Shale gas, ironically enough, has been a boon for the steel industry as steel pipe and casings are needed to extract natural gas from shale rock.

Sewickley-based Esmark, Inc., announced earlier this month plans to convert a recently closed steel finishing mill into an industrial services manufacturing center to support oil and gas activities. The company anticipates adding 50 to 75 jobs as part of its new endeavor.

A $650 million mill in Youngstown, Ohio, opened in 2012 specifically to start producing material needed for oil and gas development.

“It has become clear to me that the responsible development of our nation’s extensive recoverable oil and natural gas resources has the potential to be the once-in-a-lifetime economic engine that coal was nearly 200 years ago,” John Surma, former chairman and CEO of U.S. Steel, said in a speech in 2012.

The flurry of economic activity comes on the heels of an era of manufacturing setbacks. The United States lost more than 1 million manufacturing jobs between 1999 and 2008 because of high natural gas prices, said Christopher Guith, senior vice president for policy at the U.S. Chamber of Commerce’s Institute for 21st Century Energy.

But in the four-year period between 2008-12, the natural gas industry alone added 2.1 million jobs to the U.S. economy, according to global information company IHS, based in Colorado. By 2025, that number is expected to grow to 3.9 million jobs.
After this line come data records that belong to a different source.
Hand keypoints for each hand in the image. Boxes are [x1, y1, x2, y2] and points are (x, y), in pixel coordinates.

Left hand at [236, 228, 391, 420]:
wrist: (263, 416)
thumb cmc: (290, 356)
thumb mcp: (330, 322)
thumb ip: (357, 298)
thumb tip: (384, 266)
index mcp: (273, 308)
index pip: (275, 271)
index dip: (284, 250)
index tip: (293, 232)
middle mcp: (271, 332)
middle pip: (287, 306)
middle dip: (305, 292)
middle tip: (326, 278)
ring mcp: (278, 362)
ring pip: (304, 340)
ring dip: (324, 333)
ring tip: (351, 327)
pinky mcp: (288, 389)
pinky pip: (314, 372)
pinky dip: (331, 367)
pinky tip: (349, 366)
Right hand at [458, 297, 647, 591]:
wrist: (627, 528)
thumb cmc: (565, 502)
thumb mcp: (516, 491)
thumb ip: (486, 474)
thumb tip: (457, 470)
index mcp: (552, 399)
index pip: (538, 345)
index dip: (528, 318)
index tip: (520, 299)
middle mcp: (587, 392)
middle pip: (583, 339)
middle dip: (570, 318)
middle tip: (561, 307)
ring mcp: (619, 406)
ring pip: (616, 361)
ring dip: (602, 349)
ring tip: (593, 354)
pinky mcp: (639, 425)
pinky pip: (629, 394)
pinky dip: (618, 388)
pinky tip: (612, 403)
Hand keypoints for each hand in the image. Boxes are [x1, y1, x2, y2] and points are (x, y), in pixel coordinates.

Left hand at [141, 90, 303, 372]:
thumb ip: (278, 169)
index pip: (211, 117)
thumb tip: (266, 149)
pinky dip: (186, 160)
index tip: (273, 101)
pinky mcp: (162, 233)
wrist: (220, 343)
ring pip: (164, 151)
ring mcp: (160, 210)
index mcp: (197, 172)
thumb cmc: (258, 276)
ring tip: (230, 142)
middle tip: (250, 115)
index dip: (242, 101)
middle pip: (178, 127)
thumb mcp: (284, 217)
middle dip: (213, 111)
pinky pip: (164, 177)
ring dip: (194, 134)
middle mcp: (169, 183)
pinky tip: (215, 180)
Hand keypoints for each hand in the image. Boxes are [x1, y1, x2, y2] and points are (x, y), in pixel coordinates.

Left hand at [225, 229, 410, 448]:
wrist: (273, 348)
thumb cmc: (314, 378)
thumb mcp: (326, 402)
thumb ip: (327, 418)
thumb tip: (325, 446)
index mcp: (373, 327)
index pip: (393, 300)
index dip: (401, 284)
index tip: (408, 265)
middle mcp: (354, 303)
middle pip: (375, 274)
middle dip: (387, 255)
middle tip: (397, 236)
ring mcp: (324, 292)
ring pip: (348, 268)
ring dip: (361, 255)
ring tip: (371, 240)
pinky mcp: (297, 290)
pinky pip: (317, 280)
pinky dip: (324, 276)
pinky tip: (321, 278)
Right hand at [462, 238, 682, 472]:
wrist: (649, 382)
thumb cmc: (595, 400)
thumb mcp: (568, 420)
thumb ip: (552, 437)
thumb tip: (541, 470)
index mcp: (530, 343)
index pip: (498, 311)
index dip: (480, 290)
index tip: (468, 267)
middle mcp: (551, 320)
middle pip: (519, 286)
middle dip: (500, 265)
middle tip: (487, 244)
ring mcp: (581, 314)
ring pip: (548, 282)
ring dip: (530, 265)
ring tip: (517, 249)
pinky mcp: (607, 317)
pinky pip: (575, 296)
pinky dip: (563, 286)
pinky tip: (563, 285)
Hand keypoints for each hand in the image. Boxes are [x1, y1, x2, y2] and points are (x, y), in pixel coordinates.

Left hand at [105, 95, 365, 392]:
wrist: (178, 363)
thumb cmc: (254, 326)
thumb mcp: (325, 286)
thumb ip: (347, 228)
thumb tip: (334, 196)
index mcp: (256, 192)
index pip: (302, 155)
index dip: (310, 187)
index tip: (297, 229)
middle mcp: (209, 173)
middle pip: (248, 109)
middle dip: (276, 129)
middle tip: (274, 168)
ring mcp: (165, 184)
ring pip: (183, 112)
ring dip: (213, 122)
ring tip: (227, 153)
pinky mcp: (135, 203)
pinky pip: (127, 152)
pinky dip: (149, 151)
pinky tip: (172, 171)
“If you look in the past five years, during the greatest recession since the Great Depression this was really the only industry that was creating jobs, and it was creating them at a huge rate,” Mr. Guith said. “It is an anchor already, and I think it will continue to be.”

But, he said, “it’s in a different form than steel.”
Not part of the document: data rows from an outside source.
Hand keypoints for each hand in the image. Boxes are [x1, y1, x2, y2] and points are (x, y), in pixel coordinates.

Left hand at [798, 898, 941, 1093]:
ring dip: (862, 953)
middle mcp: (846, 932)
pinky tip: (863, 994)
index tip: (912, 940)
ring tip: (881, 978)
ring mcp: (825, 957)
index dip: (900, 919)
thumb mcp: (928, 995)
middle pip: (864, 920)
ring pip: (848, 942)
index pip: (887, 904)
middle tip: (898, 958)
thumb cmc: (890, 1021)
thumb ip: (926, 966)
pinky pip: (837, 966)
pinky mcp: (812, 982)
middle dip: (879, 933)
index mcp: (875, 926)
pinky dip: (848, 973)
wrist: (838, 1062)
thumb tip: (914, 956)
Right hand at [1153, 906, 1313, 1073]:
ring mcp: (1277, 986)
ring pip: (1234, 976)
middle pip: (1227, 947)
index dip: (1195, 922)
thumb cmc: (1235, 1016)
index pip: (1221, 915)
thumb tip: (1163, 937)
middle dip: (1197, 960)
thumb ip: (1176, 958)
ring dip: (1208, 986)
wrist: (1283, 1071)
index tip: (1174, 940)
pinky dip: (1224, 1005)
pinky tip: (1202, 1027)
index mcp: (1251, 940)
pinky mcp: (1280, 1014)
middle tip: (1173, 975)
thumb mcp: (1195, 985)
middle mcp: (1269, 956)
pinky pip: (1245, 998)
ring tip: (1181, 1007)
With steel, there were physical reminders about how mighty the industry was. Steel mills swallowed acres of real estate, some stretching more than a mile long. Generations of families worked for the same company — at the same foundry.

“When they put the blast furnace in Braddock or wherever, there’s a very good chance that’s where it would be until its demise,” said Thomas Durkin, president of the International Union of Operating Engineers Local 66.
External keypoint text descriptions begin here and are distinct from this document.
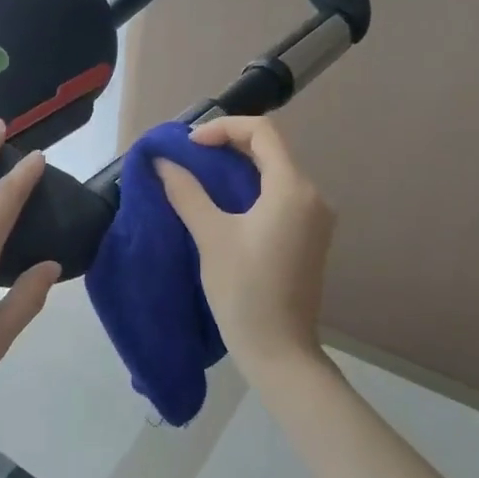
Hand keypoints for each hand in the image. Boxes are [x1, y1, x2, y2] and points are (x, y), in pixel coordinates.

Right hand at [155, 116, 335, 379]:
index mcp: (293, 188)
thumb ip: (187, 191)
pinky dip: (253, 190)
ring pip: (277, 174)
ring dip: (240, 168)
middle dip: (229, 146)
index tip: (189, 146)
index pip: (262, 132)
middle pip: (271, 150)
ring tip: (201, 178)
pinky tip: (226, 204)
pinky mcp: (311, 238)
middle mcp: (313, 195)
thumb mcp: (210, 236)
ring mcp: (316, 218)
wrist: (278, 349)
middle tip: (190, 157)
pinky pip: (282, 197)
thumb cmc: (243, 290)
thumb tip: (162, 161)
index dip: (223, 128)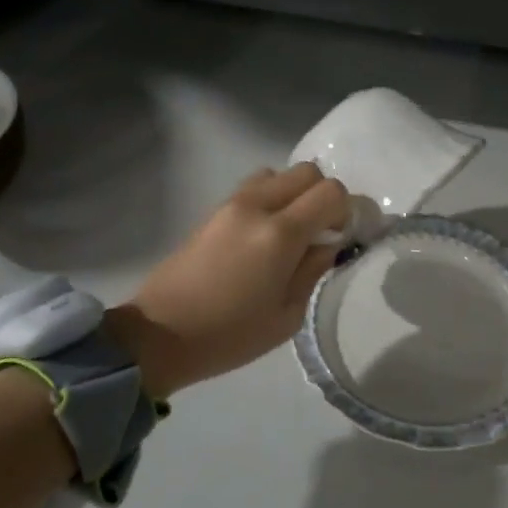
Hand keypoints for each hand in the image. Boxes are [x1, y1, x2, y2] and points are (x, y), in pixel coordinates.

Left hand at [107, 164, 350, 396]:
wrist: (159, 335)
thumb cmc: (229, 336)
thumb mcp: (287, 316)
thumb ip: (313, 271)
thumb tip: (328, 245)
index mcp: (280, 234)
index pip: (330, 192)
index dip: (348, 210)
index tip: (346, 236)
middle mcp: (256, 207)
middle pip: (306, 172)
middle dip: (323, 196)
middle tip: (322, 232)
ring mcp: (230, 205)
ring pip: (277, 174)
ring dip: (294, 194)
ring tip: (292, 232)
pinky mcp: (212, 212)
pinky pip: (253, 188)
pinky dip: (271, 200)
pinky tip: (266, 237)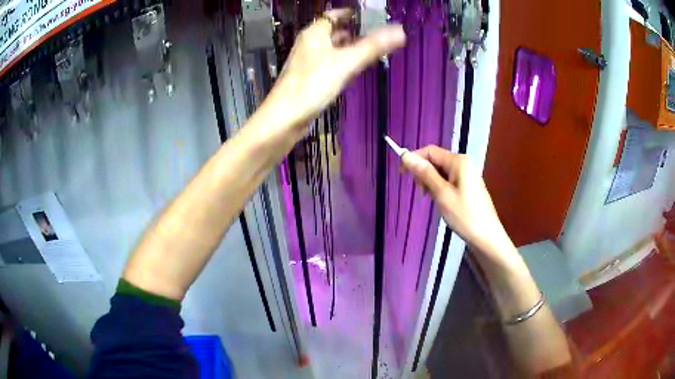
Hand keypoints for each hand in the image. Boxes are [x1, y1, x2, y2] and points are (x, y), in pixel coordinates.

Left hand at [264, 8, 405, 132]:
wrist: (285, 117)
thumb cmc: (313, 84)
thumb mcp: (346, 62)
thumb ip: (373, 47)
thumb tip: (400, 31)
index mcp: (314, 33)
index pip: (332, 14)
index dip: (350, 13)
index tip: (370, 15)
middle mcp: (309, 44)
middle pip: (333, 31)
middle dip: (353, 30)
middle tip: (376, 32)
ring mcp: (308, 61)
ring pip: (331, 48)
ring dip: (348, 46)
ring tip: (370, 48)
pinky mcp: (309, 78)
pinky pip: (329, 63)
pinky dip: (342, 61)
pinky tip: (352, 69)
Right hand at [401, 145, 517, 264]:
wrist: (487, 237)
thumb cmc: (464, 215)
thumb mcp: (442, 194)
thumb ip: (424, 173)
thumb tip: (405, 155)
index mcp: (458, 161)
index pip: (430, 151)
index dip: (414, 159)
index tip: (402, 174)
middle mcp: (463, 163)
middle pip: (436, 160)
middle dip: (423, 173)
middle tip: (422, 193)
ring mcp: (467, 175)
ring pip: (441, 172)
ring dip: (431, 182)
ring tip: (432, 200)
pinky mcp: (468, 186)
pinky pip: (449, 180)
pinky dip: (440, 188)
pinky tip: (441, 201)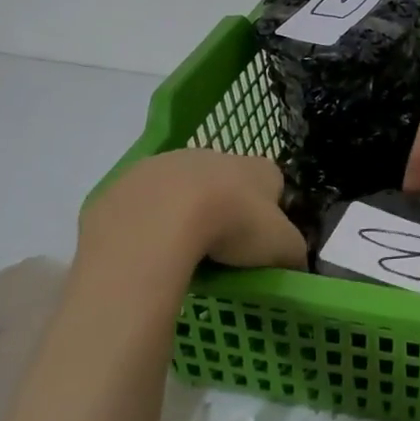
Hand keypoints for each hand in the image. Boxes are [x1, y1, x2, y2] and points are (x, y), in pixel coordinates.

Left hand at [79, 149, 306, 273]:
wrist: (160, 220)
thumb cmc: (233, 226)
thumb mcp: (281, 247)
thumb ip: (294, 253)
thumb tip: (294, 265)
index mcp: (256, 167)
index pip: (271, 182)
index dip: (269, 212)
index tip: (259, 243)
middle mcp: (213, 155)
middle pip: (225, 183)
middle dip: (223, 210)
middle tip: (221, 251)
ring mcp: (166, 165)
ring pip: (180, 191)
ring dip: (182, 215)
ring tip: (180, 256)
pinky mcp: (125, 185)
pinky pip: (140, 208)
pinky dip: (146, 227)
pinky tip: (146, 254)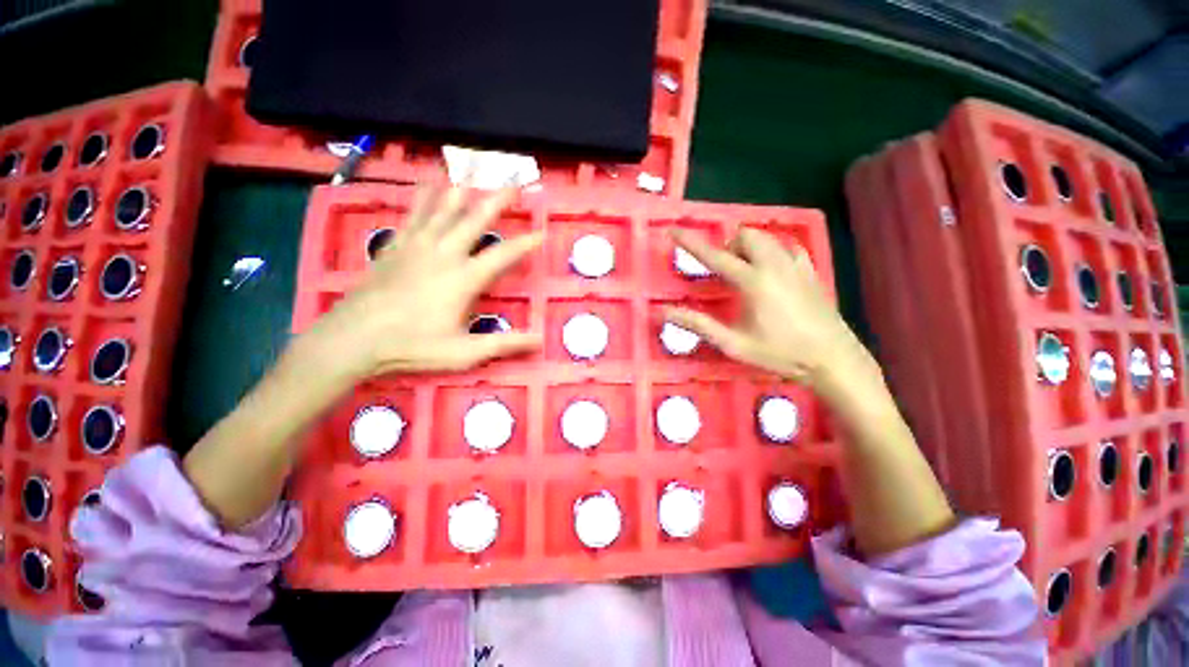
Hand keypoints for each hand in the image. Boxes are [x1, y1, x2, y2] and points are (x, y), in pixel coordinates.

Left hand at [305, 186, 542, 379]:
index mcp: (464, 279)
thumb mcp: (464, 353)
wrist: (353, 339)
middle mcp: (444, 253)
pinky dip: (424, 195)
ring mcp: (417, 245)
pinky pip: (414, 212)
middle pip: (475, 219)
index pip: (503, 254)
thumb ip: (504, 344)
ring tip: (474, 172)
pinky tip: (428, 183)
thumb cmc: (413, 346)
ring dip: (463, 190)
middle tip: (514, 184)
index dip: (525, 243)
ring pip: (444, 208)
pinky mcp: (396, 244)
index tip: (541, 232)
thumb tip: (540, 340)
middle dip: (497, 200)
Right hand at [663, 228, 875, 393]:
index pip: (715, 255)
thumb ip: (699, 324)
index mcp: (753, 282)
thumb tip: (664, 312)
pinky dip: (771, 249)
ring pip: (766, 237)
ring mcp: (796, 265)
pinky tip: (770, 268)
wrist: (832, 359)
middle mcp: (774, 265)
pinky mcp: (810, 270)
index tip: (674, 230)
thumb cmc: (779, 353)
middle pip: (745, 235)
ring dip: (748, 245)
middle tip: (722, 268)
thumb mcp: (733, 344)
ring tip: (743, 268)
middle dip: (727, 245)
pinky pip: (787, 246)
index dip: (691, 242)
With shale jobs, the work sites move constantly. And they are much smaller, both in size and workforce.

The economic benefits are different, too, Mr. Durkin said. Steel jobs were numerous and high-paying. Shale jobs, while abundant, are not as plentiful. But they are more rewarding financially with an average annual salary of $71,220, according to the American Gas Association, about $20,000 more than structural iron and steel workers earn annually, according to the Bureau of Labor Statistics.

Add to that what land owners earn from leasing their mineral rights, and some people are profiting heavily from the industry.

“I would say definitely the economic benefits from the natural gas industry are equal to or possibly even surpassing what the steel industry made possible in the heyday of production in the Mon Valley,” Mr. Durkin said.

While there are more than 20,000 people involved in the industry in Pennsylvania, that number is smaller than what it could be, considering the pace of production is slowed by a lack of equipment and pipeline infrastructure, said Andrew Kleit, a professor of energy and environmental economics at Penn State University.

Still, it has a long way to go to catch steel. At its peak, U.S. Steel employed 201,000 people in its company, almost 10 times as many people as are currently employed in the oil and gas industry in Pennsylvania.

“It’s not going to be the halcyon days when you had thousands of guys marching to the steel mill with their lunch buckets and their hard hats, but it’s still going to be pretty good,” Mr. Considine said. “A lot better than abandoned downtowns.”